Madeleine Slade, the daughter of Admiral Slade, born in 1892, grew up in India and in England in the conventional chrysalis of the upper middle class milieu to which she belonged. Some unmarried women in this situation may learn to paint, collect bric-a-brac, or take to drink or spiritualism. Madeleine Slade did something much more unpredictable. In 1925, after a conversation with Romain Rolland, she travelled to India and became Mira Behn, the trusted lieutenant and spiritual daughter of Mahatma Gandhi. This book is her autobiography. It is a true saga of the spirit. It contains an unsentimental account of her difficult adjustment to a life of poverty and Hindu asceticism. Her admiration and love for Gandhi is perhaps too unqualified – but saints do inspire absolute devotion in their followers. The most interesting feature of all is her description of the way Gandhi gradually weaned her from a personal love for him to an unattached charity towards her fellow men. There are many valuable insights and observations in this book for the Western student of Gandhi’s life and work.

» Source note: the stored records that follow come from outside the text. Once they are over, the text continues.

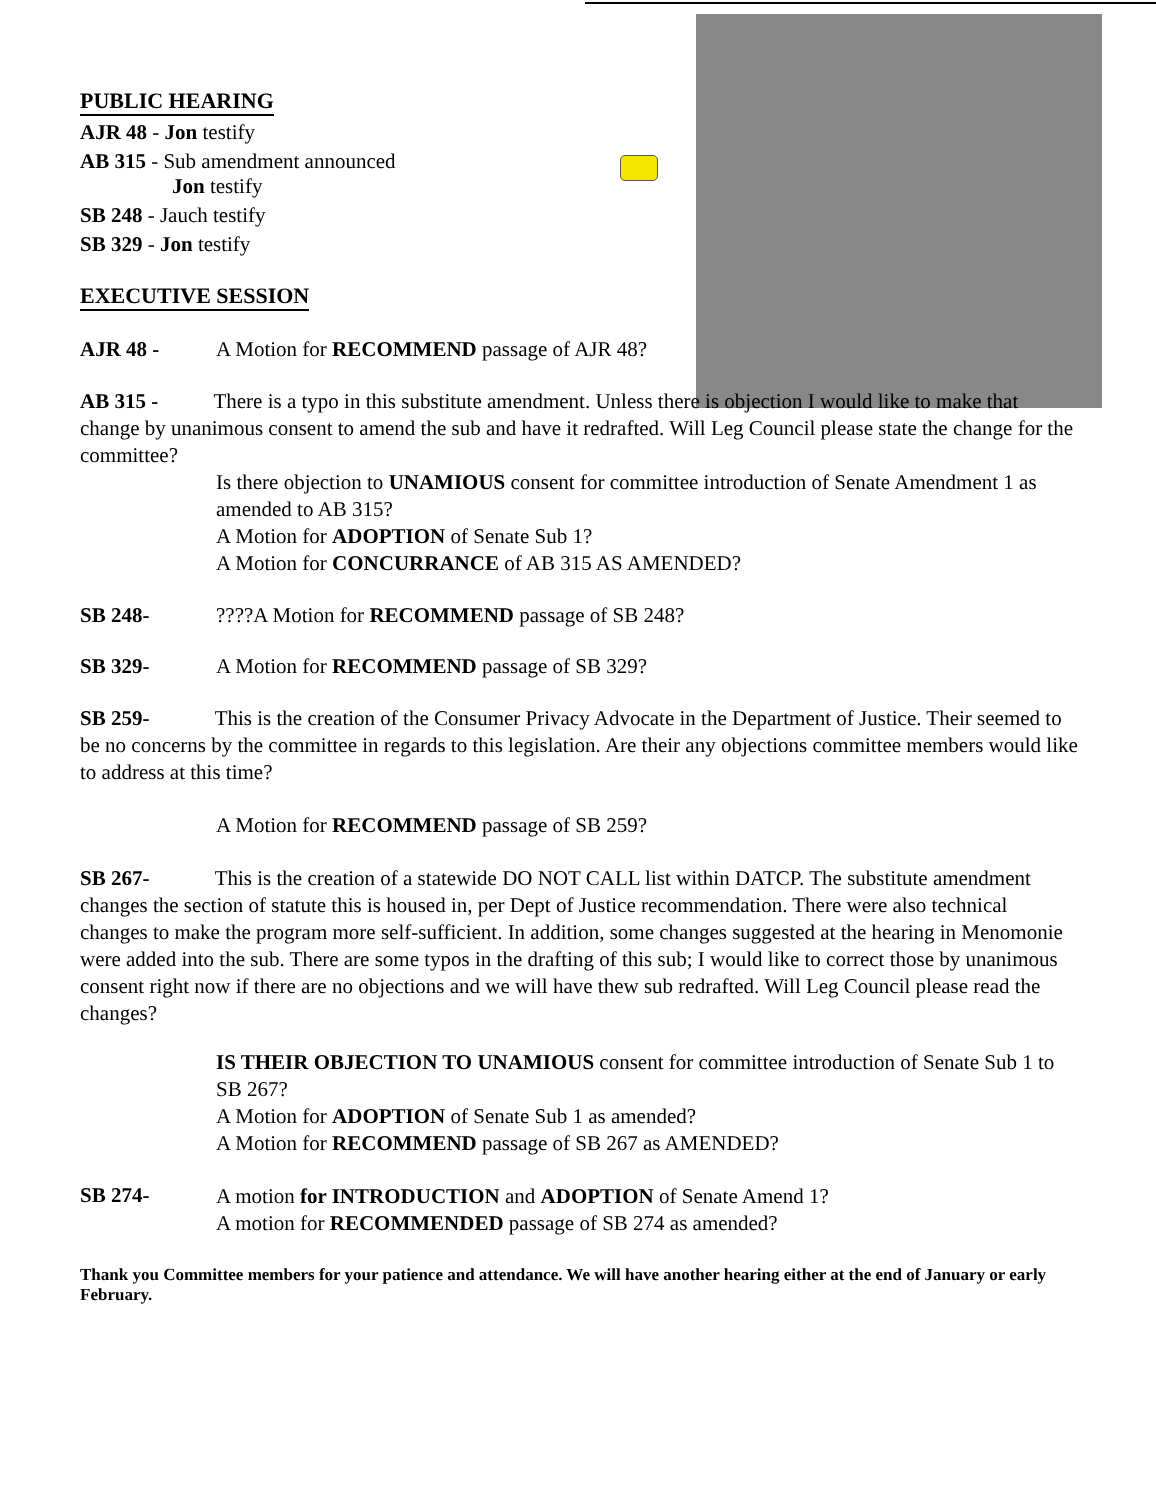PUBLIC HEARING
AJR 48 - Jon testify
AB 315 - Sub amendment announced
Jon testify
SB 248 - Jauch testify
SB 329 - Jon testify
EXECUTIVE SESSION
AJR 48 - A Motion for RECOMMEND passage of AJR 48?
AB 315 - There is a typo in this substitute amendment. Unless there is objection I would like to make that change by unanimous consent to amend the sub and have it redrafted. Will Leg Council please state the change for the committee?
Is there objection to UNAMIOUS consent for committee introduction of Senate Amendment 1 as amended to AB 315?
A Motion for ADOPTION of Senate Sub 1?
A Motion for CONCURRANCE of AB 315 AS AMENDED?
SB 248- ????A Motion for RECOMMEND passage of SB 248?
SB 329- A Motion for RECOMMEND passage of SB 329?
SB 259- This is the creation of the Consumer Privacy Advocate in the Department of Justice. Their seemed to be no concerns by the committee in regards to this legislation. Are their any objections committee members would like to address at this time?
A Motion for RECOMMEND passage of SB 259?
SB 267- This is the creation of a statewide DO NOT CALL list within DATCP. The substitute amendment changes the section of statute this is housed in, per Dept of Justice recommendation. There were also technical changes to make the program more self-sufficient. In addition, some changes suggested at the hearing in Menomonie were added into the sub. There are some typos in the drafting of this sub; I would like to correct those by unanimous consent right now if there are no objections and we will have thew sub redrafted. Will Leg Council please read the changes?
IS THEIR OBJECTION TO UNAMIOUS consent for committee introduction of Senate Sub 1 to SB 267?
A Motion for ADOPTION of Senate Sub 1 as amended?
A Motion for RECOMMEND passage of SB 267 as AMENDED?
SB 274-
A motion for INTRODUCTION and ADOPTION of Senate Amend 1?
A motion for RECOMMENDED passage of SB 274 as amended?
Thank you Committee members for your patience and attendance. We will have another hearing either at the end of January or early February.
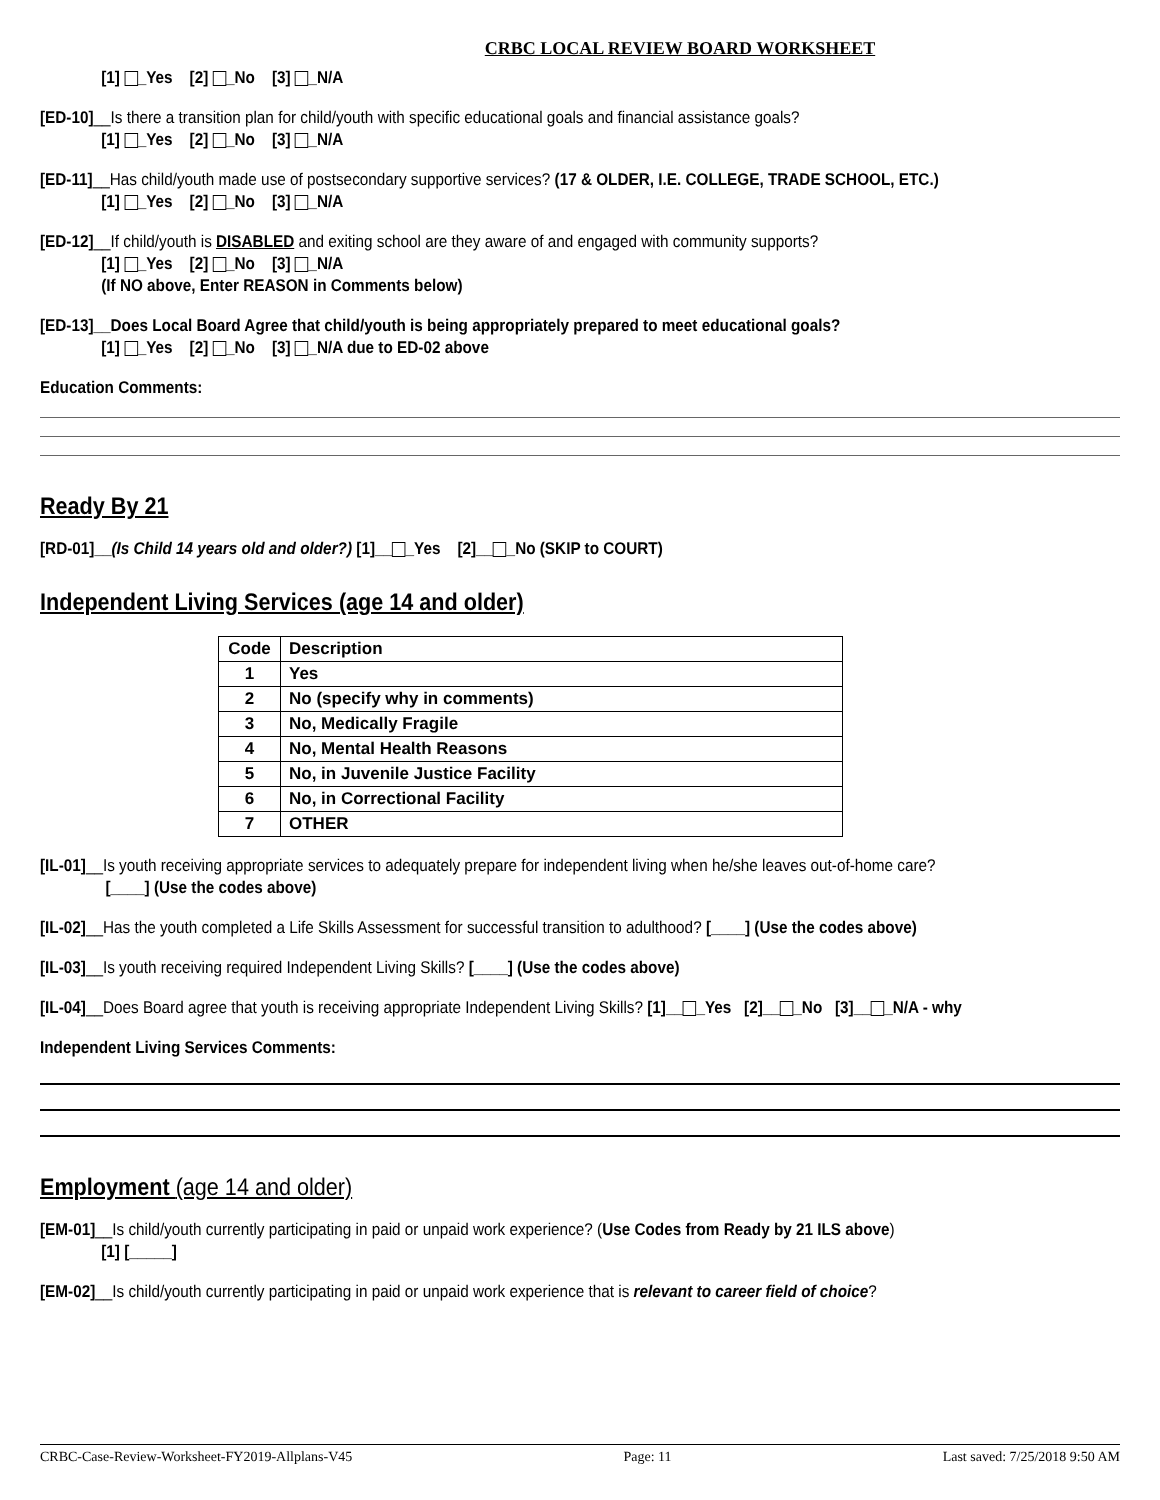CRBC LOCAL REVIEW BOARD WORKSHEET
[1] _Yes [2] _No [3] _N/A
[ED-10]__Is there a transition plan for child/youth with specific educational goals and financial assistance goals?
[1] _Yes [2] _No [3] _N/A
[ED-11]__Has child/youth made use of postsecondary supportive services? (17 & OLDER, I.E. COLLEGE, TRADE SCHOOL, ETC.)
[1] _Yes [2] _No [3] _N/A
[ED-12]__If child/youth is DISABLED and exiting school are they aware of and engaged with community supports?
[1] _Yes [2] _No [3] _N/A
(If NO above, Enter REASON in Comments below)
[ED-13]__Does Local Board Agree that child/youth is being appropriately prepared to meet educational goals?
[1] _Yes [2] _No [3] _N/A due to ED-02 above
Education Comments:
Ready By 21
[RD-01]__(Is Child 14 years old and older?) [1]__ _Yes [2]__ _No (SKIP to COURT)
Independent Living Services (age 14 and older)
| Code | Description |
| --- | --- |
| 1 | Yes |
| 2 | No (specify why in comments) |
| 3 | No, Medically Fragile |
| 4 | No, Mental Health Reasons |
| 5 | No, in Juvenile Justice Facility |
| 6 | No, in Correctional Facility |
| 7 | OTHER |
[IL-01]__Is youth receiving appropriate services to adequately prepare for independent living when he/she leaves out-of-home care?
[____] (Use the codes above)
[IL-02]__Has the youth completed a Life Skills Assessment for successful transition to adulthood? [____] (Use the codes above)
[IL-03]__Is youth receiving required Independent Living Skills? [____] (Use the codes above)
[IL-04]__Does Board agree that youth is receiving appropriate Independent Living Skills? [1]__ _Yes [2]__ _No [3]__ _N/A - why
Independent Living Services Comments:
Employment (age 14 and older)
[EM-01]__Is child/youth currently participating in paid or unpaid work experience? (Use Codes from Ready by 21 ILS above)
[1] [_____]
[EM-02]__Is child/youth currently participating in paid or unpaid work experience that is relevant to career field of choice?
CRBC-Case-Review-Worksheet-FY2019-Allplans-V45 Page: 11 Last saved: 7/25/2018 9:50 AM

The Marriage of Gor is sub-titled ‘the true account of a white girl’s life with a black man’ – not vice versa. Miss Lawrie, who tells the tale, unfortunately lacks the inter-racial consciousness of Mira Behn. As a voluntary do-gooder, she visits Koku Gor and his de facto wife Doris over a period of eighteen months, and finally persuades them to legalise their relationship. But though she learns to care for them, and they for her, there is little sign that she has learnt by the end of the book to modify her conditioned response to lackpage 451 of sanitation, financial improvidence, or emotional disorder. She is a little like the New Zealand schoolteacher who goes into a Maori district with a scrubbing brush and a book of rules. And this is simply not good enough. She learns too little.